Happy International Women’s Day! We have an amazing array of records relating to women’s history here at The National Archives and so what better way to celebrate than to showcase some of our records? There are documents which played a huge part in the establishment of women’s’ rights through to our more puzzling and bizarre records on women’s appearance.
Prompted by the recent debate in the media following Hilary Mantel’s comments on the Duchess of Cambridge, I was particularly interested to see how the image of women, not just female royals, has developed over the course of recent history.
A matter of class?
The National Archives holds a prison record on Lady Constance Lytton (catalogue reference: HO 144/1054/187986), one of the many suffragettes imprisoned whilst campaigning for Votes for Women.

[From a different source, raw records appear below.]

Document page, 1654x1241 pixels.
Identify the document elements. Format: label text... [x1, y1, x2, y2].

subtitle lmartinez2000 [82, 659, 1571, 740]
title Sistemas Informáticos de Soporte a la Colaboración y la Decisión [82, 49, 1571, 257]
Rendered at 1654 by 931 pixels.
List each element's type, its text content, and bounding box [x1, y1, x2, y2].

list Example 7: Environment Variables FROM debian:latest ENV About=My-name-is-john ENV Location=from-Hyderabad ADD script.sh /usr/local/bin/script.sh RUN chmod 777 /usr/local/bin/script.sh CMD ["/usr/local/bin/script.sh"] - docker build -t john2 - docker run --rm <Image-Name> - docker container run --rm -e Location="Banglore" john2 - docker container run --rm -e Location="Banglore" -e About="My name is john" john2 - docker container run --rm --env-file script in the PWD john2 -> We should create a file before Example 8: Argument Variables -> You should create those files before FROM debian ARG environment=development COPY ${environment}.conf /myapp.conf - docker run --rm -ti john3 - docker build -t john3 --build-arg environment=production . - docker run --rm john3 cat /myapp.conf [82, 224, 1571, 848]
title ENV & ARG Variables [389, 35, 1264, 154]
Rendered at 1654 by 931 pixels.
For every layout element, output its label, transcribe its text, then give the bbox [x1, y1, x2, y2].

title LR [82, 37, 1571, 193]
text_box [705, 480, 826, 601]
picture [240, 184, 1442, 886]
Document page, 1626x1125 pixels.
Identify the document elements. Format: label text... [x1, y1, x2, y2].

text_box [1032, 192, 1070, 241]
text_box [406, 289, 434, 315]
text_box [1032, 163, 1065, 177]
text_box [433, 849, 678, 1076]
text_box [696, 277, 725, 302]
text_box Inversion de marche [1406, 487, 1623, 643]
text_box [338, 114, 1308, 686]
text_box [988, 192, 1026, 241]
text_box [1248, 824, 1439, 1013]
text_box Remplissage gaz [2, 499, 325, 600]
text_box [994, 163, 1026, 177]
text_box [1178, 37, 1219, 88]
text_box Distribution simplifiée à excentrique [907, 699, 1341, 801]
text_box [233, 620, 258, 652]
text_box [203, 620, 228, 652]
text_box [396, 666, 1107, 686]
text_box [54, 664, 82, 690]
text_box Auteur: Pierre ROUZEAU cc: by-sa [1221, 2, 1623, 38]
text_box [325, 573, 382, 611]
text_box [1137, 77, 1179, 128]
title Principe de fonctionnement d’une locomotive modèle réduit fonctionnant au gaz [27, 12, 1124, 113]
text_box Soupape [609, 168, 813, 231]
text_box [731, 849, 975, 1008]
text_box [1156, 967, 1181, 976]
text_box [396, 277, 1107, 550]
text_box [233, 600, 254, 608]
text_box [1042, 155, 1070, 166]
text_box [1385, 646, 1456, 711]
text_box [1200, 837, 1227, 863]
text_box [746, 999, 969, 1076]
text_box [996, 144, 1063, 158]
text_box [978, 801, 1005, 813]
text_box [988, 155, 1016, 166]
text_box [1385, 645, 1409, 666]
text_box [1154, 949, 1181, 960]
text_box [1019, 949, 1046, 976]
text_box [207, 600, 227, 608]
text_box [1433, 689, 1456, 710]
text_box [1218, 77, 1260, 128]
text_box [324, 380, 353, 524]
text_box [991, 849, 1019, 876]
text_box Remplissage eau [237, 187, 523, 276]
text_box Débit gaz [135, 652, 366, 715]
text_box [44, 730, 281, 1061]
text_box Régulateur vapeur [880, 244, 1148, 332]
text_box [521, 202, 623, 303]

Lady Constance disguised herself as a poor seamstress using the nom de guerre Jane Warton in order to avoid special treatment and privileges because of her family title. Using this appearance, it helped her to highlight the inequality between classes of women and the need for prison reform.
Also in The National Archives’ collection is a bizarre photograph dated 1898 entitled ‘Photograph of twenty female heads…being Portraits of a few of the 60 poor women (with and without teeth) who were supplied by Mr V C Mallan with a set of teeth as a Jubilee Gift’ (catalogue reference: COPY 1/435/862) which part of a Copyright Application form. Why this was thought to be an ideal Jubilee gift, I have no idea, but it is fascinating to consider how these working class women were portrayed.
There is also an amusing Home Office record called ‘liquor licensing: public house licensees refusing to serve women unaccompanied by gentleman’ (catalogue ref: HO 45/19649). One incident in 1943 concerned two married ladies who complained that a pub refused to serve them because they were not accompanied by a gentleman and were offended by what that implied. According to an official communication from the Home Office, the reason why women were not allowed in some pubs was because in large cities some public houses find it ‘necessary to impose such a rule to avoid becoming haunts of women of undesirable type…’ You can imagine the Monty Python sketch for that one.
Continuing the theme of appearance, there are some fascinating records from the British Railway Board including the file in 1964 entitled ‘Proposal for prettiest commuter competition’ (catalogue reference: AN 111/452). Their publicity unit proposed the competition as a way of ‘whipping up interest in railway travel’. Fortunately, they decided this was rather ‘hackneyed’ and suggested, jokingly you would assume, that perhaps any award should go to ‘whoever suffered longest from our inadequate services’. Now that sounds like a much better idea and one I think we’d all sign up for today.
It’s true that appearances have resulted in prejudices, stereotypes and inequality. However, in many of these cases they have been turned around to be a great help in advancing women’s equality.
Ben MacIntyre, our January Writer of the Month, highlighted the major role that ‘appearances’ played in the Second World War in his talk and blog on Double Cross. Winning the war was not just the achievement of millions of incredibly brave soldiers but also a number of courageous female and male spies that needed to ‘keep up appearances’ so that they were not discovered to be double agents. Nathalie Sergueiew, alias ‘Treasure’ (pictured right) and Violette Szabo (who incidentally was commemorated as a local hero on the £20 Brixton Pound note in 2011), relied enormously on appearances to manipulate the German intelligence to our advantage to eventually win the war.
To win the war on equality the lessons of history suggest that we must rely on appearances and turn them to our advantage. I could go on discussing this issue but I will end it here with an amazing photograph from our collection. The information on the reverse of the photograph reads: ‘Kenyan Women’s Clubs and the Kenya’s Women’s Progress Movement (Maendeleo ya Wanake), which started in 1952 and had over 1,000 affiliated clubs, with an estimated 43,000 members all over the country’ (as recorded in 1962).